Ultime carte per Postalmarket

20/12/2001







Ultime carte per Postalmarket

PESCHIERA — E’ la «multicanalità» la carta vincente lanciata sul tavolo delle trattative per il rilancio della Postalmarket, ultimo tentativo per salvare un colosso che affonda. La strategia di sviluppo elaborata dalla proprietà si basa infatti sull’attivazione di nuovi canali di vendita: il marketing su web con la ricerca di un target più giovane, vendendo prodotti tecnologici e di telefonia mobile (con la previsione di 35 mila ordini nel 2002 e un giro di affari di 6 miliardi), l’aumento della popolarità del marchio con le televendite (100 mila ordini previsti per circa 29 miliardi), la creazione di una rete di negozi in franchising e la conquista di una quota di mercato importante con il servizio alle aziende, sfruttando le infrastrutture Postalmarket.
È quello che gli esperti chiamano «business to business», un canale che aggredisce il mercato della gestione delle promozioni per conto terzi e sviluppa servizi alle aziende per 5 miliardi di denaro incassato e 250 mila pacchi smerciati. Queste sono le linee guida del piano industriale di rilancio elaborato dallo staff di Filograna, presentato ieri ai sindacati dal commissario giudiziale.

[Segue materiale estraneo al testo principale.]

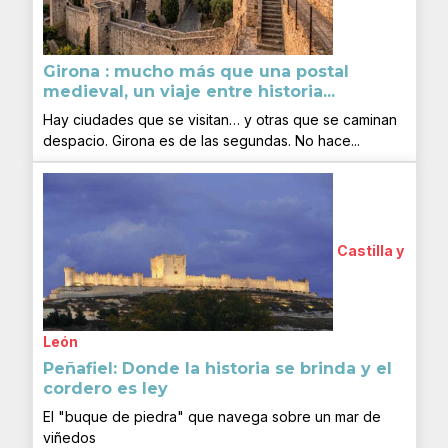
Girona : mucho más que una postal
medieval, un viaje entre historia...
Hay ciudades que se visitan… y otras que se caminan
despacio. Girona es de las segundas. No hace...
Castilla y
León
Peñafiel: Donde la historia se brinda y el
cordero es ley
El "buque de piedra" que navega sobre un mar de
viñedos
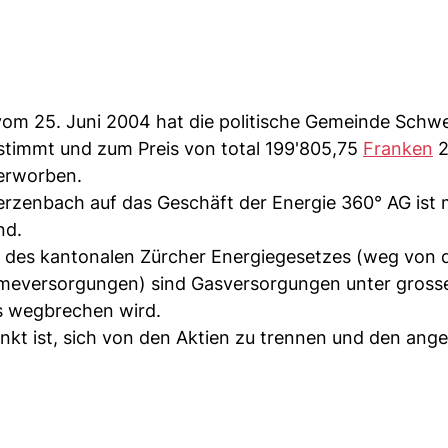
om 25. Juni 2004 hat die politische Gemeinde Sch
stimmt und zum Preis von total 199'805,75
Franken
2
 erworben.
rzenbach auf das Geschäft der Energie 360° AG ist 
nd.
d des kantonalen Zürcher Energiegesetzes (weg von 
ärmeversorgungen) sind Gasversorgungen unter gros
s wegbrechen wird.
punkt ist, sich von den Aktien zu trennen und den ang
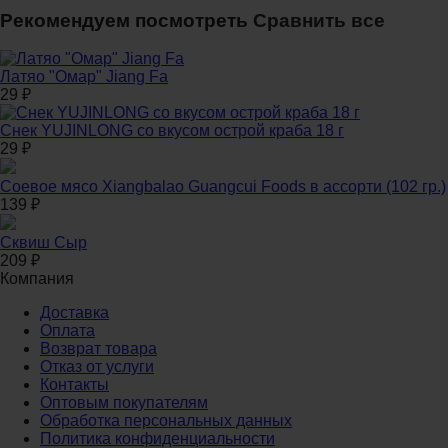
Рекомендуем посмотреть
Сравнить все
Латяо "Омар" Jiang Fa
29
₽
Снек YUJINLONG со вкусом острой краба 18 г
29
₽
Соевое мясо Xiangbalao Guangcui Foods в ассорти (102 гр.)
139
₽
Сквиш Сыр
209
₽
Компания
Доставка
Оплата
Возврат товара
Отказ от услуги
Контакты
Оптовым покупателям
Обработка персональных данных
Политика конфиденциальности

Ed è sulla base di queste proposte che il commissario dovrà elaborare la relazione sulla reali possibilità di rilancio dell’azienda, presentando in tribunale una valutazione complessiva entro la fine del mese.
Tutto questo, unito a un’attenta politica di controllo dei costi e una riduzione di personale dovrebbe portare il «core business» (la vendita a distanza) a risultati positivi già a partire dal secondo semestre del 2002. Il core business della Postalmarket è rappresentato dal catalogo generale e da una serie di azioni di marketing diretto a supporto sotto forma di promozioni. Questo dovrebbe portare il catalogo ad una tiratura di un milione e 400 mila copie nel secondo semestre del 2002, con l’invio nelle case dei consumatori di 12 milioni di mailing per un giro di affari di circa 60 miliardi di incasso netto e sconti. Secondo il piano, depositato sia in tribunale che al Ministero dell’Industria, tra gli altri fattori di successo ci sarebbero anche i servizi finanziari per fidelizzare i clienti con i pagamenti rateali e una carta di credito «fedeltà», il miglioramento del servizio per ridurre i pacchi resi e respinti dai clienti, sviluppare nuove collaborazioni con i corrieri privati e migliorare il rapporto con le Poste.
Domani il commissario renderà noto il prospetto della cassa integrazione, prevista a partire da gennaio.